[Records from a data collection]
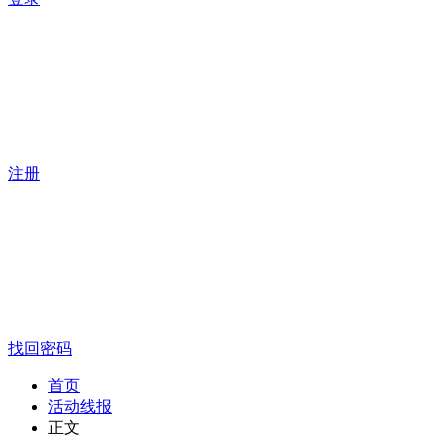
注册
找回密码
首页
活动线报
正文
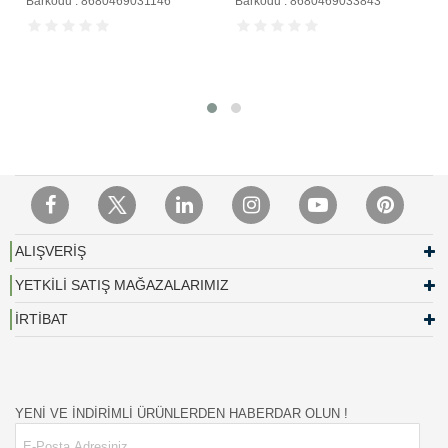
Barkodu : 8680469031146
Barkodu : 8680469033843
ALIŞVERİŞ
YETKİLİ SATIŞ MAĞAZALARIMIZ
İRTİBAT
YENİ VE İNDİRİMLİ ÜRÜNLERDEN HABERDAR OLUN !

Brief: Set down, please, the lines from the line holding "YETKİLİ SATIŞ MAĞAZALARIMIZ" through the final line of the data, exactly and with nothing added.

Task answer:
YETKİLİ SATIŞ MAĞAZALARIMIZ
İRTİBAT
YENİ VE İNDİRİMLİ ÜRÜNLERDEN HABERDAR OLUN !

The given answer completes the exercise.